>> Start Information supplied

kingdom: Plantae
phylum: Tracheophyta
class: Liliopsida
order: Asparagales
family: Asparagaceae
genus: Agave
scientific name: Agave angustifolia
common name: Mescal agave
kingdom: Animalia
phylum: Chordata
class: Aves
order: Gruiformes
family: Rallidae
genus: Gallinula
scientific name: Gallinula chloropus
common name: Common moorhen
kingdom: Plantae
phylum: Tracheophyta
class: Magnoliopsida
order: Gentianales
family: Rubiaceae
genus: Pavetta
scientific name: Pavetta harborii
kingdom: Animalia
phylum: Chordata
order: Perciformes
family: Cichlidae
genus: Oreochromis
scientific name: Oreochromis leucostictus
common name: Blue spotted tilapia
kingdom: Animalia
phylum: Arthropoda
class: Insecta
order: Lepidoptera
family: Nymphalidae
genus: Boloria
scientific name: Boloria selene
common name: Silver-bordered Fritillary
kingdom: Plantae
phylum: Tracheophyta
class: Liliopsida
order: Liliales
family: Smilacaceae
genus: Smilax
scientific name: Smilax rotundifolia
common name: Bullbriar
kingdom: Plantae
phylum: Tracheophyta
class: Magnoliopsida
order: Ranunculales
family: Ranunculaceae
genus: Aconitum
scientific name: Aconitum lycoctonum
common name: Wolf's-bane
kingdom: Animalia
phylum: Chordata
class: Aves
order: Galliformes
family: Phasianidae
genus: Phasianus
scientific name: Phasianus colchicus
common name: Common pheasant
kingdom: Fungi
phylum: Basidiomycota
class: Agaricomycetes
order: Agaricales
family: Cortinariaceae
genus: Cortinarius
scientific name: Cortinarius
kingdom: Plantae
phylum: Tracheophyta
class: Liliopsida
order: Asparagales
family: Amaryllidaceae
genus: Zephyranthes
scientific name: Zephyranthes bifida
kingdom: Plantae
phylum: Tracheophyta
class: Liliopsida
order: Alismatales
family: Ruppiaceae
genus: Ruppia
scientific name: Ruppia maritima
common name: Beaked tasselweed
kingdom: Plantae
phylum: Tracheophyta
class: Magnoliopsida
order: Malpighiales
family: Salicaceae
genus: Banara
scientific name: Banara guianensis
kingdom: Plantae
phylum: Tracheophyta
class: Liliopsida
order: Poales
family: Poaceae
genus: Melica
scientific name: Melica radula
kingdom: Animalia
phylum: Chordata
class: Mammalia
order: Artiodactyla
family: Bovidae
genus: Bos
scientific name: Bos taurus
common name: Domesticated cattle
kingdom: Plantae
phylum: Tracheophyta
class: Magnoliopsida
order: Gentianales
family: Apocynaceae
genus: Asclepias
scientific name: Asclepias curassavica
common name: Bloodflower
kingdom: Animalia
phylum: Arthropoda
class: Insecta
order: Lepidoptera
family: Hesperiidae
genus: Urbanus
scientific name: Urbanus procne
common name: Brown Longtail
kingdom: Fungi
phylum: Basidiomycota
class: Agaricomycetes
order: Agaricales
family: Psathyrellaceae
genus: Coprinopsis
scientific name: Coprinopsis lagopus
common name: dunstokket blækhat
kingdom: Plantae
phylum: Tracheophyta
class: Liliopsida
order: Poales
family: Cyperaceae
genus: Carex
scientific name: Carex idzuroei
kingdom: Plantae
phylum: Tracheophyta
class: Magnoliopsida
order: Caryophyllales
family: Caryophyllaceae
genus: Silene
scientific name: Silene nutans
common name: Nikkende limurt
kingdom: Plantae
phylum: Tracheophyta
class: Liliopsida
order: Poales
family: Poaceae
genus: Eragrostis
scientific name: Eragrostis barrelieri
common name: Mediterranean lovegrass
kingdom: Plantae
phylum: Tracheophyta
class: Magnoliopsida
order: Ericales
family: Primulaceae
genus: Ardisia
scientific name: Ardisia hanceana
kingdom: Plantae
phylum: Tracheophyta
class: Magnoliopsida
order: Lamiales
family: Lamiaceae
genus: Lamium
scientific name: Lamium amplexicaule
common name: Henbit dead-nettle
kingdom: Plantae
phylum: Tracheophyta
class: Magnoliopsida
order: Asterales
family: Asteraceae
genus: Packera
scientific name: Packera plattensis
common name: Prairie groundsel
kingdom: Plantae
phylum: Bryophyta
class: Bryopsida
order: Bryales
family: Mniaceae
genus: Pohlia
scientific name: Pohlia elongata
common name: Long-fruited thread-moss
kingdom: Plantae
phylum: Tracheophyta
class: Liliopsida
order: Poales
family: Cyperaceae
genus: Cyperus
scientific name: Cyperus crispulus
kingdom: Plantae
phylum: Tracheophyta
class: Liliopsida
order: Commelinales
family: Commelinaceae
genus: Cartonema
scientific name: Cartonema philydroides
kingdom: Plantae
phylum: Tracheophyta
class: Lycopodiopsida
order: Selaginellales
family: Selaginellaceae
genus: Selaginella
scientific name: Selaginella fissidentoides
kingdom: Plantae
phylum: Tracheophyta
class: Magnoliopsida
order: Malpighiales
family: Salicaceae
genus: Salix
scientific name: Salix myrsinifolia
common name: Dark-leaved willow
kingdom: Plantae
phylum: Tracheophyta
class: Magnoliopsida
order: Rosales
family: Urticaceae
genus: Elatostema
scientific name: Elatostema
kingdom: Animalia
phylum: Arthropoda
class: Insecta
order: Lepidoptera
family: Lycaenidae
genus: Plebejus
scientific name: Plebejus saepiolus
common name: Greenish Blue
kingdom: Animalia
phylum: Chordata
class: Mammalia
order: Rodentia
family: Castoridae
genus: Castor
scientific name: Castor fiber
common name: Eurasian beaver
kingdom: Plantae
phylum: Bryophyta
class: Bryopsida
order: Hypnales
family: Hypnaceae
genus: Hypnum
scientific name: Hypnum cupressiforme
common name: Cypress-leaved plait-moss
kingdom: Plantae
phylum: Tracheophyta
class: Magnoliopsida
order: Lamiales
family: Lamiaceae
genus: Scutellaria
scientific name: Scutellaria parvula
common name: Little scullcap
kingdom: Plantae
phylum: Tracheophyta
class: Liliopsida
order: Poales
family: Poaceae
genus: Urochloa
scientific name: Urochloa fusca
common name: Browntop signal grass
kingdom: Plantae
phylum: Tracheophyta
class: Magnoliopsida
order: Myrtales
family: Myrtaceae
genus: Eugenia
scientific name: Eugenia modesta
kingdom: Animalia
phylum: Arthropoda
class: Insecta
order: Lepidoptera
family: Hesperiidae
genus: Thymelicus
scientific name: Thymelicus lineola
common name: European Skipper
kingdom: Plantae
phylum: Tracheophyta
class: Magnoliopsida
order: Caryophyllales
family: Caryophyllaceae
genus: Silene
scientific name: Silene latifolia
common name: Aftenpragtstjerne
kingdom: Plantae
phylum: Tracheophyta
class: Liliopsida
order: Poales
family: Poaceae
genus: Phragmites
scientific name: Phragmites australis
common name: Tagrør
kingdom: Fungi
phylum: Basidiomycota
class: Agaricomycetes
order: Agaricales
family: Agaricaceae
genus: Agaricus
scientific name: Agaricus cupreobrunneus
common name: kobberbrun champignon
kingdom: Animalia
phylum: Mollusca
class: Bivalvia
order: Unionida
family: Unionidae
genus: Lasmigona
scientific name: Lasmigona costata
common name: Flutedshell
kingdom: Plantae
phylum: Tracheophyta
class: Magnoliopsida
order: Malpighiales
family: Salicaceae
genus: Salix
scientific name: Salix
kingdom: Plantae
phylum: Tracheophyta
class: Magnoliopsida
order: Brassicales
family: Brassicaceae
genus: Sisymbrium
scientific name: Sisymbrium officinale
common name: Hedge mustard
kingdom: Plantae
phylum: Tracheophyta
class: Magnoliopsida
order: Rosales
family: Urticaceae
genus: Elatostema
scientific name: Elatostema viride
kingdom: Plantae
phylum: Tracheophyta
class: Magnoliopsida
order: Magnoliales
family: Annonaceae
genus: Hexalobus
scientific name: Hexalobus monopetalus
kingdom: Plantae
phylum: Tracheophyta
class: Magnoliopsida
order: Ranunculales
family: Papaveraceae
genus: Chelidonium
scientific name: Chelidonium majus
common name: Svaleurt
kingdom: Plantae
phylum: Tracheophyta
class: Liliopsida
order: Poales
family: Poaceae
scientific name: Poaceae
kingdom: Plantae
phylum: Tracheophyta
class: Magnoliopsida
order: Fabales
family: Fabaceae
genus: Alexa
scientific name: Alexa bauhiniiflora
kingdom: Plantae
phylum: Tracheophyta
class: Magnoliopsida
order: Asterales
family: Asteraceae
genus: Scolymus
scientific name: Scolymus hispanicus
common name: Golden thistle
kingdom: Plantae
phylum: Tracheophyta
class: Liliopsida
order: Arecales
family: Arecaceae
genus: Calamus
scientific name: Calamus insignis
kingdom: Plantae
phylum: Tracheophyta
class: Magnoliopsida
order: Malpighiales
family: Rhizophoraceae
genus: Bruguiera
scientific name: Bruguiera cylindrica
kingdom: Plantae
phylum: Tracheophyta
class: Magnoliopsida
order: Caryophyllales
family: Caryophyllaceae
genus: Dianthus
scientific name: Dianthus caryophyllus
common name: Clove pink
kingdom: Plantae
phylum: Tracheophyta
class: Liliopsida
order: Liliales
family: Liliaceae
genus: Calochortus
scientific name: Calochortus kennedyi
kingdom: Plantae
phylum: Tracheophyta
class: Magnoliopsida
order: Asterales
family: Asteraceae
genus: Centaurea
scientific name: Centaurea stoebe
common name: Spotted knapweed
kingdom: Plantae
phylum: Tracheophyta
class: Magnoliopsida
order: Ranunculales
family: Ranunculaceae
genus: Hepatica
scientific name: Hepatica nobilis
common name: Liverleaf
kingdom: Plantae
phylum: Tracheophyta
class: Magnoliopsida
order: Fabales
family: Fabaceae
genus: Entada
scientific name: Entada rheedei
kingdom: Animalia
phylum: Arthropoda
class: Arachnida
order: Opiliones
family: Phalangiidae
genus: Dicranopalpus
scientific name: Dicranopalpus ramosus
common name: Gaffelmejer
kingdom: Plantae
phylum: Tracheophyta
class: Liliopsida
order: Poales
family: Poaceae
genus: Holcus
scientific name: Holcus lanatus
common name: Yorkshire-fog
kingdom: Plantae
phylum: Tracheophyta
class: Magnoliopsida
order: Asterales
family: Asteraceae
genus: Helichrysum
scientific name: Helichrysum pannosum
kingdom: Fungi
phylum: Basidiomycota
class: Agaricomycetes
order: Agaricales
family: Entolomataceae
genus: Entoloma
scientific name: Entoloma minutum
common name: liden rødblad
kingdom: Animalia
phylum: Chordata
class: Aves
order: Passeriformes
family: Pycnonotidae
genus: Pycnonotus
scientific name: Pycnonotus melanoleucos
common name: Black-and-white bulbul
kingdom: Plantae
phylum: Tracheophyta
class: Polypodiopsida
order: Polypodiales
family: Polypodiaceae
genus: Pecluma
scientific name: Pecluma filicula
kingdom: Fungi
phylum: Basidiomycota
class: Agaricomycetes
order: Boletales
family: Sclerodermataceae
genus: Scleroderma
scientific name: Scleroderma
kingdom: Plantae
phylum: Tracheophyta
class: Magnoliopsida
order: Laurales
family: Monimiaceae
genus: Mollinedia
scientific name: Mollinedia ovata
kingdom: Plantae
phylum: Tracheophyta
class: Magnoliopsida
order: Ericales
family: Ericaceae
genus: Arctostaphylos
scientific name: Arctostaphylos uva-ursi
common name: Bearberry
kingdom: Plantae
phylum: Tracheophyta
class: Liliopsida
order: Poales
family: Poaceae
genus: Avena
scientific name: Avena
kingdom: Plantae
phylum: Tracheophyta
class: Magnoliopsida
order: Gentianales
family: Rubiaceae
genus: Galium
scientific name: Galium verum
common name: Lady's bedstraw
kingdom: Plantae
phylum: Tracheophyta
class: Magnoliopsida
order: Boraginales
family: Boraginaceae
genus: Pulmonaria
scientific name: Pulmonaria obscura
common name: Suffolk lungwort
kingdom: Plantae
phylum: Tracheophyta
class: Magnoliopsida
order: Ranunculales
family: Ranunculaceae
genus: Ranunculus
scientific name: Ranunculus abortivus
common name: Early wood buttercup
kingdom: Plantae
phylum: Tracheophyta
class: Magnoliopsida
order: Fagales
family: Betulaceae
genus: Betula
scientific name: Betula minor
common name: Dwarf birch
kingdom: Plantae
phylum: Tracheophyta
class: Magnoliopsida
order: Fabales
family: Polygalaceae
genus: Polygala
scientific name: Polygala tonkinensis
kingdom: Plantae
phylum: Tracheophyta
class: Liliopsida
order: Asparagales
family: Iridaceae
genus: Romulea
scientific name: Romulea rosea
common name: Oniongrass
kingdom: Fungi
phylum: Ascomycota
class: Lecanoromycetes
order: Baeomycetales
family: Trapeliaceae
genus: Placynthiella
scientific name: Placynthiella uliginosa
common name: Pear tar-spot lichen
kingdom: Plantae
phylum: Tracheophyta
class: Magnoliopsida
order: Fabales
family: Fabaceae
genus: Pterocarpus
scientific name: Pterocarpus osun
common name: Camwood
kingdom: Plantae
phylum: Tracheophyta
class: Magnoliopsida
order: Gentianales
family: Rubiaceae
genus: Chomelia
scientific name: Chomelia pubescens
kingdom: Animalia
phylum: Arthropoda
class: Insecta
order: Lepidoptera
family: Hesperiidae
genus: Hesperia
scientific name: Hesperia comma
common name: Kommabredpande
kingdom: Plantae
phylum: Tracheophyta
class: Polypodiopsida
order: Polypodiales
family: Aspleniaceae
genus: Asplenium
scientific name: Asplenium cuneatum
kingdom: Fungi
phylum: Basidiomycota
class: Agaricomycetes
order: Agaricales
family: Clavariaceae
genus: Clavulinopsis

>> End Information supplied

**Request:**
Retype the lines of the listing from the line with "scientific name: Sisymbrium officinale" to the line with "genus: Hexalobus", both included, without changing anything.

**Full output:**
scientific name: Sisymbrium officinale
common name: Hedge mustard
kingdom: Plantae
phylum: Tracheophyta
class: Magnoliopsida
order: Rosales
family: Urticaceae
genus: Elatostema
scientific name: Elatostema viride
kingdom: Plantae
phylum: Tracheophyta
class: Magnoliopsida
order: Magnoliales
family: Annonaceae
genus: Hexalobus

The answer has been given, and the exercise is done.